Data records
_ _ _ _ _ _ _

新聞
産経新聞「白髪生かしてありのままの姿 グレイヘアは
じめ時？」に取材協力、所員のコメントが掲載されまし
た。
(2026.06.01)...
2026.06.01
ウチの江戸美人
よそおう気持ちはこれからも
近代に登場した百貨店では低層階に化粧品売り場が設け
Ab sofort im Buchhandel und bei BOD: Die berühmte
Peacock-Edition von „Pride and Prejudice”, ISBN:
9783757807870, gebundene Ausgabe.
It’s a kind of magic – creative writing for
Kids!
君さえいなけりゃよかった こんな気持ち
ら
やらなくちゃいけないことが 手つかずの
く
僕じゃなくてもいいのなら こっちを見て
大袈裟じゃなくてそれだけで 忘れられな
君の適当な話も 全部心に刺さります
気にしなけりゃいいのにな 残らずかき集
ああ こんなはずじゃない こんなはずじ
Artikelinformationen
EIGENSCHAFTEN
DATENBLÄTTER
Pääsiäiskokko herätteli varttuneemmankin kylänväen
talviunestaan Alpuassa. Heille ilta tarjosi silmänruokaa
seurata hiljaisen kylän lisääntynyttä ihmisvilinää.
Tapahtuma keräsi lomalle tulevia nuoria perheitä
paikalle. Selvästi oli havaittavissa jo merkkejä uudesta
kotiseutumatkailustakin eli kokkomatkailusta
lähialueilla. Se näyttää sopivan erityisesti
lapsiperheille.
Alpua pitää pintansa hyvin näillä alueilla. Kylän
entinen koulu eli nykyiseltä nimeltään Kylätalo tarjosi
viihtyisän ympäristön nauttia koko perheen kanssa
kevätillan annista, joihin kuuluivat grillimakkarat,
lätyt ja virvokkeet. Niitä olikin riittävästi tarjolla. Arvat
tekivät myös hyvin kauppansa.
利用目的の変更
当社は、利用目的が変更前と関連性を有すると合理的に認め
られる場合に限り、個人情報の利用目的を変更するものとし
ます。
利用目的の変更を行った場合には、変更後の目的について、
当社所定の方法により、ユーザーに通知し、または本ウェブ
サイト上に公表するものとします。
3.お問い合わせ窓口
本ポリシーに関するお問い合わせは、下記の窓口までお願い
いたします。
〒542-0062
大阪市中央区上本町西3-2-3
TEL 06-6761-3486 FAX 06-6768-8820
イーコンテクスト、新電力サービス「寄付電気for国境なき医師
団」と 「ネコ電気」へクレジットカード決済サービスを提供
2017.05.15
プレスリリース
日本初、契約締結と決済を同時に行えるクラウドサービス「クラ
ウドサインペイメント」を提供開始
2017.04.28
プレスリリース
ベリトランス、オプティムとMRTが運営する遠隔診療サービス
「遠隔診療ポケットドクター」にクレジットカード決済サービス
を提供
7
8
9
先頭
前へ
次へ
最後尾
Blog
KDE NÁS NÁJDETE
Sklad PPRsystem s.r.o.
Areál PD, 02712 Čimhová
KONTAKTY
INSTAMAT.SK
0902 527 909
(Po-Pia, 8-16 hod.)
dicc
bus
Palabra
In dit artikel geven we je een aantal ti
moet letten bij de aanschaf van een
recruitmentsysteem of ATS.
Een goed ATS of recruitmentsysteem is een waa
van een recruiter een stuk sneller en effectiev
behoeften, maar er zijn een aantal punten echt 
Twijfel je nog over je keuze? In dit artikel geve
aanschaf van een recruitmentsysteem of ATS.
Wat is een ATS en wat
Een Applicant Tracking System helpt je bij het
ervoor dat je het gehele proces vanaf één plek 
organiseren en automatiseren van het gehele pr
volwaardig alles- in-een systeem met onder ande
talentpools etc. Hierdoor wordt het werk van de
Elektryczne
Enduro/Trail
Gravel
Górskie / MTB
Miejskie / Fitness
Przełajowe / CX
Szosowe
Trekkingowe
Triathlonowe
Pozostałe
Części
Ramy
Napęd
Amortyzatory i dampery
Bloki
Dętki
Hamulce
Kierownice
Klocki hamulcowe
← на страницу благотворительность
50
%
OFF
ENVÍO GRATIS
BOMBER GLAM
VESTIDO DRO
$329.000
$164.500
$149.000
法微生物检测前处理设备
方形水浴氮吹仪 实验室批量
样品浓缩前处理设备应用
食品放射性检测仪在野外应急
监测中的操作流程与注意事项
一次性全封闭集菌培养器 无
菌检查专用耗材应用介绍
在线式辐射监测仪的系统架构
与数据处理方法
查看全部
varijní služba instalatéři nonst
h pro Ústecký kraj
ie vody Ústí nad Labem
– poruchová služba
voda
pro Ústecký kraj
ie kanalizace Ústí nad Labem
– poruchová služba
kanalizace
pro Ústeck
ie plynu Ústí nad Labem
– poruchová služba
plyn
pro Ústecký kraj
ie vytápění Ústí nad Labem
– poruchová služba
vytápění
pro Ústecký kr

_ _ _ _ _ _ _

### WORK ORDER
Output every line of the listing above verbatim, without changing anything.

### WORKED SOLUTION
新聞
産経新聞「白髪生かしてありのままの姿 グレイヘアは
じめ時？」に取材協力、所員のコメントが掲載されまし
た。
(2026.06.01)...
2026.06.01
ウチの江戸美人
よそおう気持ちはこれからも
近代に登場した百貨店では低層階に化粧品売り場が設け
Ab sofort im Buchhandel und bei BOD: Die berühmte
Peacock-Edition von „Pride and Prejudice”, ISBN:
9783757807870, gebundene Ausgabe.
It’s a kind of magic – creative writing for
Kids!
君さえいなけりゃよかった こんな気持ち
ら
やらなくちゃいけないことが 手つかずの
く
僕じゃなくてもいいのなら こっちを見て
大袈裟じゃなくてそれだけで 忘れられな
君の適当な話も 全部心に刺さります
気にしなけりゃいいのにな 残らずかき集
ああ こんなはずじゃない こんなはずじ
Artikelinformationen
EIGENSCHAFTEN
DATENBLÄTTER
Pääsiäiskokko herätteli varttuneemmankin kylänväen
talviunestaan Alpuassa. Heille ilta tarjosi silmänruokaa
seurata hiljaisen kylän lisääntynyttä ihmisvilinää.
Tapahtuma keräsi lomalle tulevia nuoria perheitä
paikalle. Selvästi oli havaittavissa jo merkkejä uudesta
kotiseutumatkailustakin eli kokkomatkailusta
lähialueilla. Se näyttää sopivan erityisesti
lapsiperheille.
Alpua pitää pintansa hyvin näillä alueilla. Kylän
entinen koulu eli nykyiseltä nimeltään Kylätalo tarjosi
viihtyisän ympäristön nauttia koko perheen kanssa
kevätillan annista, joihin kuuluivat grillimakkarat,
lätyt ja virvokkeet. Niitä olikin riittävästi tarjolla. Arvat
tekivät myös hyvin kauppansa.
利用目的の変更
当社は、利用目的が変更前と関連性を有すると合理的に認め
られる場合に限り、個人情報の利用目的を変更するものとし
ます。
利用目的の変更を行った場合には、変更後の目的について、
当社所定の方法により、ユーザーに通知し、または本ウェブ
サイト上に公表するものとします。
3.お問い合わせ窓口
本ポリシーに関するお問い合わせは、下記の窓口までお願い
いたします。
〒542-0062
大阪市中央区上本町西3-2-3
TEL 06-6761-3486 FAX 06-6768-8820
イーコンテクスト、新電力サービス「寄付電気for国境なき医師
団」と 「ネコ電気」へクレジットカード決済サービスを提供
2017.05.15
プレスリリース
日本初、契約締結と決済を同時に行えるクラウドサービス「クラ
ウドサインペイメント」を提供開始
2017.04.28
プレスリリース
ベリトランス、オプティムとMRTが運営する遠隔診療サービス
「遠隔診療ポケットドクター」にクレジットカード決済サービス
を提供
7
8
9
先頭
前へ
次へ
最後尾
Blog
KDE NÁS NÁJDETE
Sklad PPRsystem s.r.o.
Areál PD, 02712 Čimhová
KONTAKTY
INSTAMAT.SK
0902 527 909
(Po-Pia, 8-16 hod.)
dicc
bus
Palabra
In dit artikel geven we je een aantal ti
moet letten bij de aanschaf van een
recruitmentsysteem of ATS.
Een goed ATS of recruitmentsysteem is een waa
van een recruiter een stuk sneller en effectiev
behoeften, maar er zijn een aantal punten echt 
Twijfel je nog over je keuze? In dit artikel geve
aanschaf van een recruitmentsysteem of ATS.
Wat is een ATS en wat
Een Applicant Tracking System helpt je bij het
ervoor dat je het gehele proces vanaf één plek 
organiseren en automatiseren van het gehele pr
volwaardig alles- in-een systeem met onder ande
talentpools etc. Hierdoor wordt het werk van de
Elektryczne
Enduro/Trail
Gravel
Górskie / MTB
Miejskie / Fitness
Przełajowe / CX
Szosowe
Trekkingowe
Triathlonowe
Pozostałe
Części
Ramy
Napęd
Amortyzatory i dampery
Bloki
Dętki
Hamulce
Kierownice
Klocki hamulcowe
← на страницу благотворительность
50
%
OFF
ENVÍO GRATIS
BOMBER GLAM
VESTIDO DRO
$329.000
$164.500
$149.000
法微生物检测前处理设备
方形水浴氮吹仪 实验室批量
样品浓缩前处理设备应用
食品放射性检测仪在野外应急
监测中的操作流程与注意事项
一次性全封闭集菌培养器 无
菌检查专用耗材应用介绍
在线式辐射监测仪的系统架构
与数据处理方法
查看全部
varijní služba instalatéři nonst
h pro Ústecký kraj
ie vody Ústí nad Labem
– poruchová služba
voda
pro Ústecký kraj
ie kanalizace Ústí nad Labem
– poruchová služba
kanalizace
pro Ústeck
ie plynu Ústí nad Labem
– poruchová služba
plyn
pro Ústecký kraj
ie vytápění Ústí nad Labem
– poruchová služba
vytápění
pro Ústecký kr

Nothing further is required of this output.